In ihrer Sitzung vom 3. März 2010 nahm die Arbeitsgruppe eine überarbeitete Projektausführung des Architekturbüros Kempe & Thill zur Kenntnis: Die Zweckbestimmung wurde auf die rein parlamentarische Nutzung des Sanatoriums beschränkt und die Kosten belaufen sich auf 16,65 Millionen Euro – alles inklusive, d.h.
  • Erschließung,

    Vorderansicht der neuen Projektvariante
  • Baukonstruktion,
  • Haustechnik,
  • Außenanlagen samt Parkplätzen,
  • Ausstattung und Einrichtung ,
  • Planungskosten,
  • Mehrwertsteuer,
  • 5 Prozent für Unvorhergesehenes.

 

 Frage 3: Wie sah das Projekt denn vorher aus?
























Nach jahrelangen Planungen gemeinsamen Überlegungen aller Parlamentsfraktionen  hatte es im Herbst 2009 ein Vorprojekt für ein Parlament mit einer multifunktionellen Nutzung als Konferenzzentrum für Eupen mit Räumlichkeiten für externe Dienstleister gegeben.
oben auf der Skizze sieht man, wie das Ganze wohl ausgesehen hätte:

Das Projekt umfasste die Renovierung des Altbaus mit einem vorgelagertem Neubau von 2550 m2 Fläche.
Der Anbau enthielt einen Plenarsaal und zwei Ausschuss-Säle, alle multifunktional nutzbar als Kongressinfrastruktur.
Die Gesamtkosten für diese Variante wurden auf 22,4 Millionen Euro geschätzt. In diesem Preis waren - im Gegensatz zu früher genannten Zahlen für erste Vorprojekte - ALLE Kosten enthalten, selbst die Mehrwertsteuer und Kosten für Unvorhergesehenes.

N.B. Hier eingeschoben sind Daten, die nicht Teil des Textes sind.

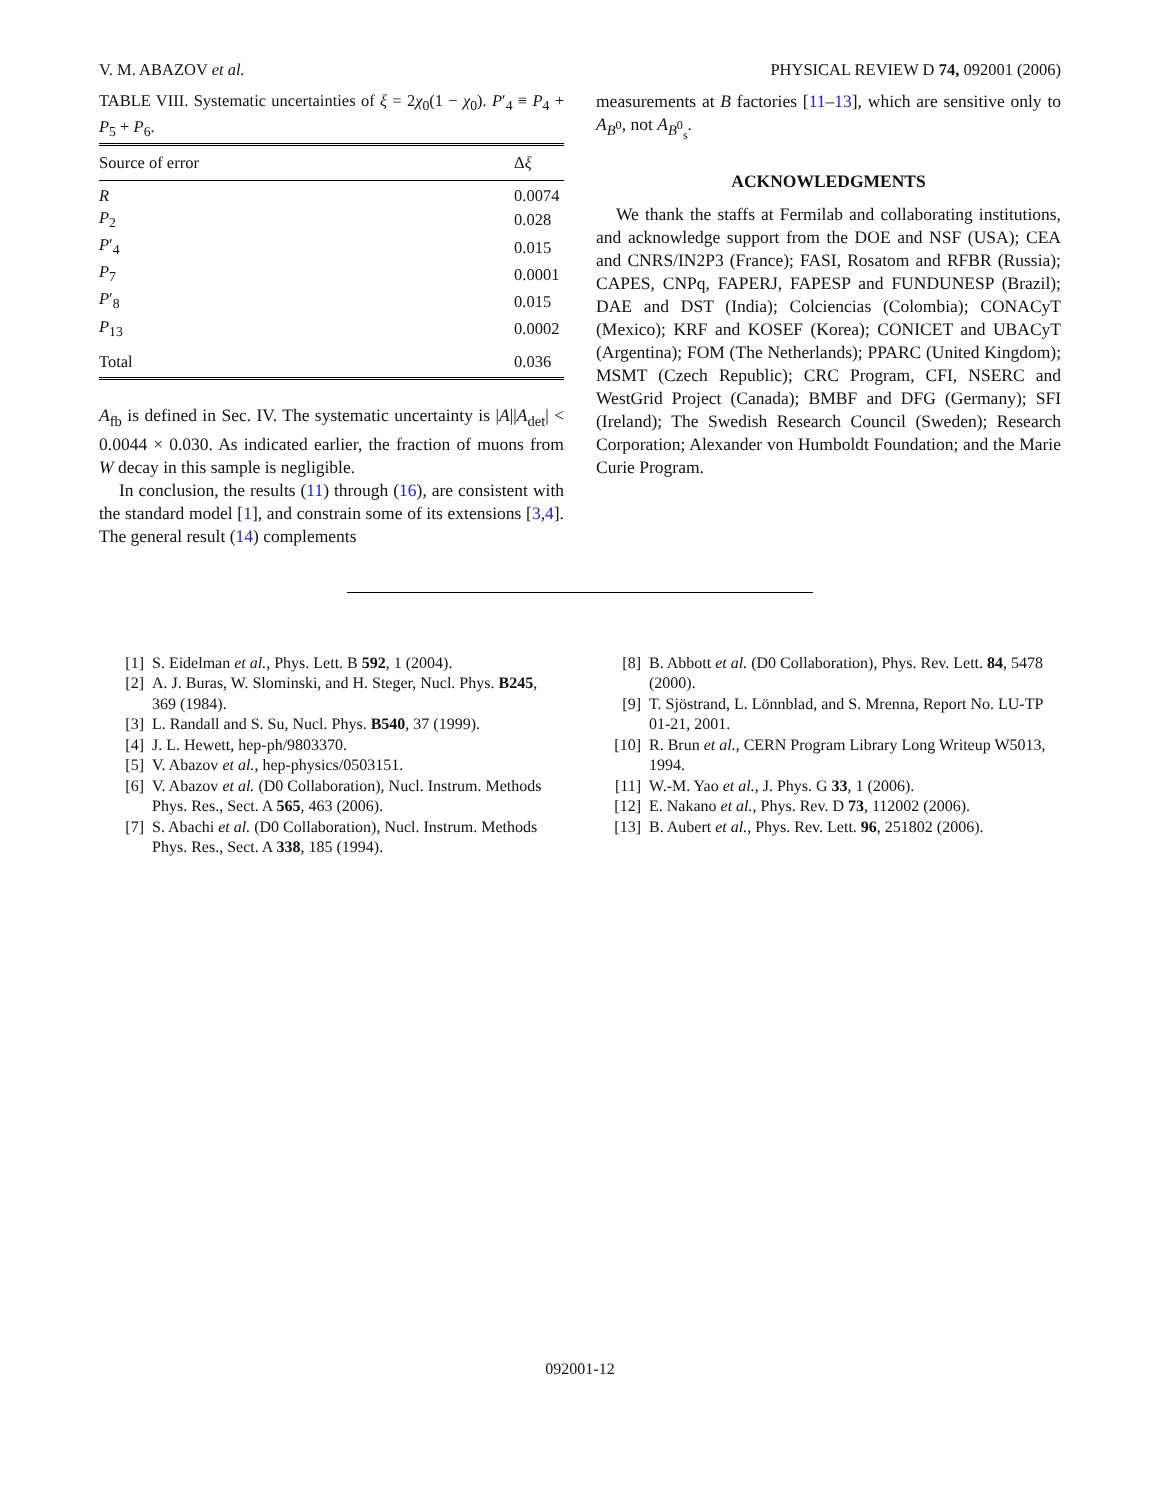V. M. ABAZOV et al. PHYSICAL REVIEW D 74, 092001 (2006)
TABLE VIII. Systematic uncertainties of ξ = 2χ<sub>0</sub>(1 − χ<sub>0</sub>). P′<sub>4</sub> ≡ P<sub>4</sub> + P<sub>5</sub> + P<sub>6</sub>.
| Source of error | Δ ξ |
| --- | --- |
| R | 0.0074 |
| P<sub>2</sub> | 0.028 |
| P ′<sub>4</sub> | 0.015 |
| P<sub>7</sub> | 0.0001 |
| P ′<sub>8</sub> | 0.015 |
| P<sub>13</sub> | 0.0002 |
| Total | 0.036 |
A<sub>fb</sub> is defined in Sec. IV. The systematic uncertainty is |A||A<sub>det</sub>| < 0.0044 × 0.030. As indicated earlier, the fraction of muons from W decay in this sample is negligible.
In conclusion, the results (11) through (16), are consistent with the standard model [1], and constrain some of its extensions [3,4]. The general result (14) complements
measurements at B factories [11–13], which are sensitive only to A<sub>B<sup>0</sup></sub>, not A<sub>B<sup>0</sup><sub>s</sub></sub>.
ACKNOWLEDGMENTS
We thank the staffs at Fermilab and collaborating institutions, and acknowledge support from the DOE and NSF (USA); CEA and CNRS/IN2P3 (France); FASI, Rosatom and RFBR (Russia); CAPES, CNPq, FAPERJ, FAPESP and FUNDUNESP (Brazil); DAE and DST (India); Colciencias (Colombia); CONACyT (Mexico); KRF and KOSEF (Korea); CONICET and UBACyT (Argentina); FOM (The Netherlands); PPARC (United Kingdom); MSMT (Czech Republic); CRC Program, CFI, NSERC and WestGrid Project (Canada); BMBF and DFG (Germany); SFI (Ireland); The Swedish Research Council (Sweden); Research Corporation; Alexander von Humboldt Foundation; and the Marie Curie Program.
[1] S. Eidelman et al., Phys. Lett. B 592, 1 (2004).
[2] A. J. Buras, W. Slominski, and H. Steger, Nucl. Phys. B245, 369 (1984).
[3] L. Randall and S. Su, Nucl. Phys. B540, 37 (1999).
[4] J. L. Hewett, hep-ph/9803370.
[5] V. Abazov et al., hep-physics/0503151.
[6] V. Abazov et al. (D0 Collaboration), Nucl. Instrum. Methods Phys. Res., Sect. A 565, 463 (2006).
[7] S. Abachi et al. (D0 Collaboration), Nucl. Instrum. Methods Phys. Res., Sect. A 338, 185 (1994).
[8] B. Abbott et al. (D0 Collaboration), Phys. Rev. Lett. 84, 5478 (2000).
[9] T. Sjöstrand, L. Lönnblad, and S. Mrenna, Report No. LU-TP 01-21, 2001.
[10] R. Brun et al., CERN Program Library Long Writeup W5013, 1994.
[11] W.-M. Yao et al., J. Phys. G 33, 1 (2006).
[12] E. Nakano et al., Phys. Rev. D 73, 112002 (2006).
[13] B. Aubert et al., Phys. Rev. Lett. 96, 251802 (2006).
092001-12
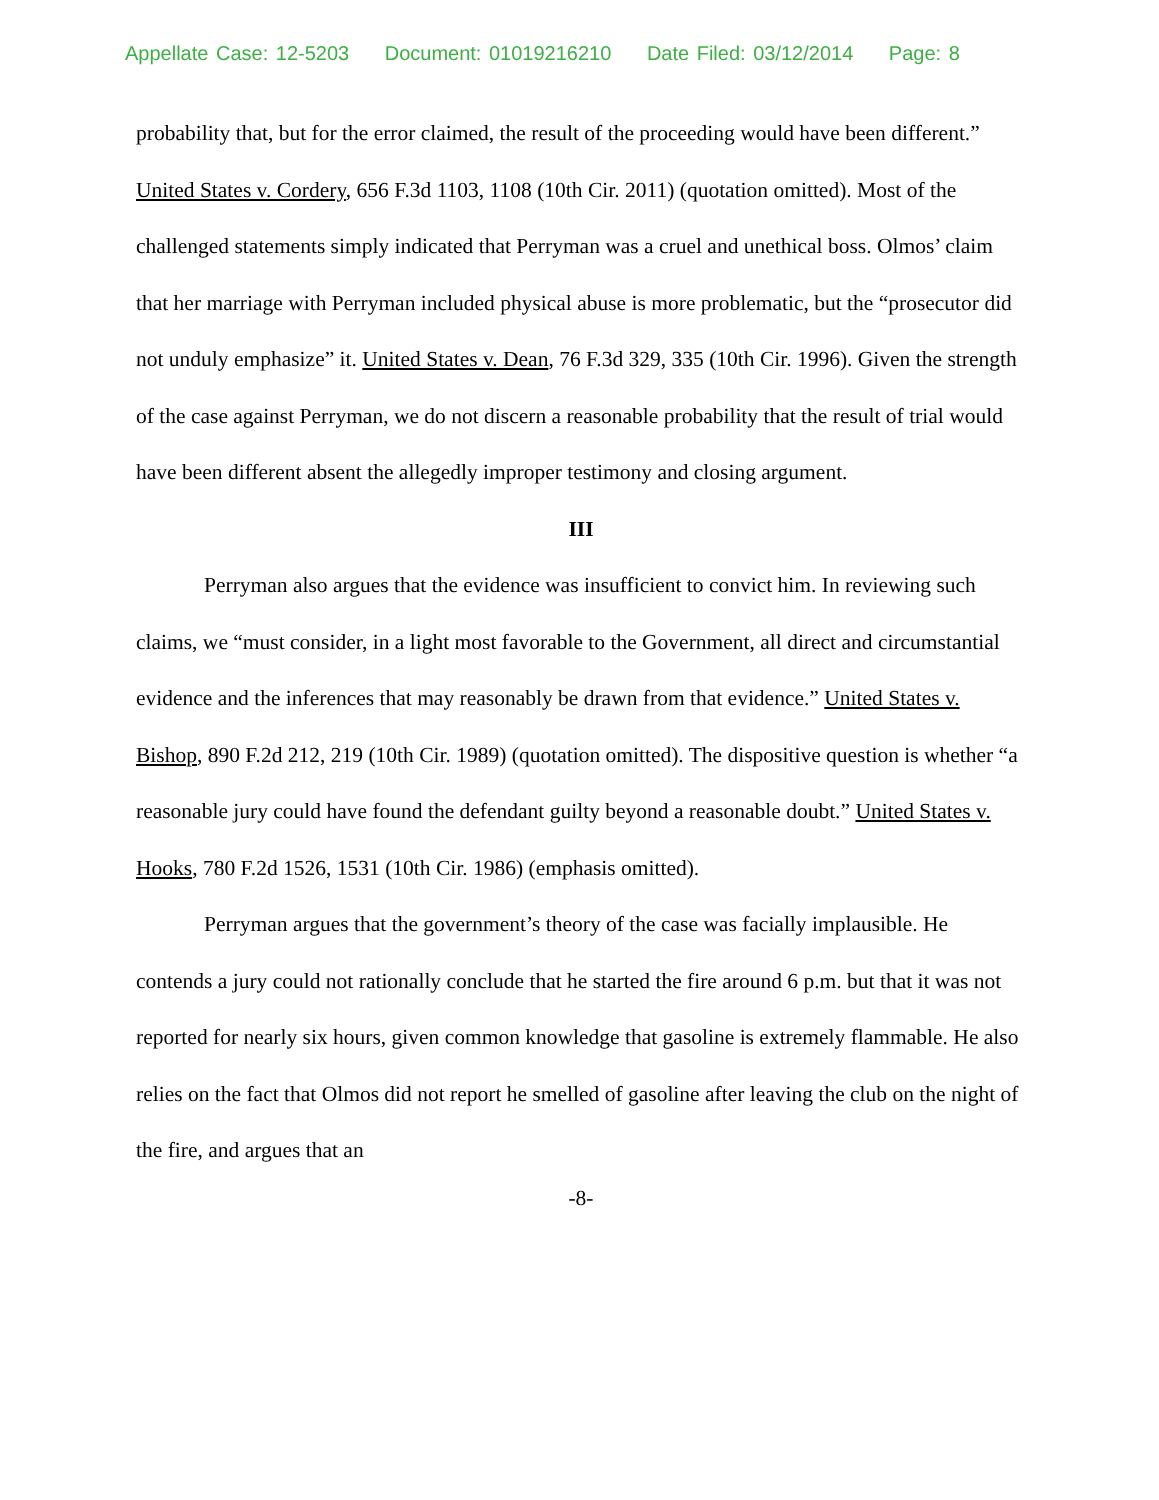Appellate Case: 12-5203 Document: 01019216210 Date Filed: 03/12/2014 Page: 8
probability that, but for the error claimed, the result of the proceeding would have been different.” United States v. Cordery, 656 F.3d 1103, 1108 (10th Cir. 2011) (quotation omitted). Most of the challenged statements simply indicated that Perryman was a cruel and unethical boss. Olmos’ claim that her marriage with Perryman included physical abuse is more problematic, but the “prosecutor did not unduly emphasize” it. United States v. Dean, 76 F.3d 329, 335 (10th Cir. 1996). Given the strength of the case against Perryman, we do not discern a reasonable probability that the result of trial would have been different absent the allegedly improper testimony and closing argument.
III
Perryman also argues that the evidence was insufficient to convict him. In reviewing such claims, we “must consider, in a light most favorable to the Government, all direct and circumstantial evidence and the inferences that may reasonably be drawn from that evidence.” United States v. Bishop, 890 F.2d 212, 219 (10th Cir. 1989) (quotation omitted). The dispositive question is whether “a reasonable jury could have found the defendant guilty beyond a reasonable doubt.” United States v. Hooks, 780 F.2d 1526, 1531 (10th Cir. 1986) (emphasis omitted).
Perryman argues that the government’s theory of the case was facially implausible. He contends a jury could not rationally conclude that he started the fire around 6 p.m. but that it was not reported for nearly six hours, given common knowledge that gasoline is extremely flammable. He also relies on the fact that Olmos did not report he smelled of gasoline after leaving the club on the night of the fire, and argues that an
-8-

Weil vorher Zahlen in Höhe von 11,5 Millionen Euro (ohne MWS, ohne Vorstudien ...) im Umlauf gewesen waren, sprach man in der Presse jetzt von "Kostenexplosion" und Größenwahn. Daraufhin regte sich Widerstand aus der Bevölkerung und der Presse, sodass die Arbeitsgruppe das Beratungsbüro Drees & Sommer mit der Analyse von drei neuen Varianten beauftragte.
Welche Alternativen gab es am 8. Februar 2010 ? 
Am 8. Februar 2010 legte das Büro drei neue Schätzungen vor.
  • Die Variante 1 (Abriss des Sanatoriums und Neubau eines Parlamentes) wurde auf 16,54 Millionen Euro geschätzt,
  • Variante 2 (Sanierung des Sanatoriums und Unterbringung des gesamten Raumbedarfs in diesem Gebäude) auf 16,14 Millionen Euro
  • und letztlich die Variante 3 (Sanierung des Sanatoriums und Anbau eines Plenarsaales) auf 19,31 bis 19,76 Millionen Euro. 
Bei den Varianten 1 und 2 meldete das Studienbüro Drees und Sommer, Berater und Gegenexperte zum Architektenteam Kempe-Thill, allerdings juristische Bedenken an:
Mit diesen Varianten werde eine Neuausschreibung erforderlich. Der Architektenwettbewerb und der Preisträger Atelier Kempe-Thill sei damit ausgehebelt.

Aus diesem Grunde müsse man mit an Sicherheit grenzender Wahrscheinlichkeit damit rechnen, dass es zu gerichtlichen Schadensersatzklagen kommen werde

Um diesen Aspekt zu prüfen wurde ein juristisches Gutachten eingeholt, welches am 2. März eintraf.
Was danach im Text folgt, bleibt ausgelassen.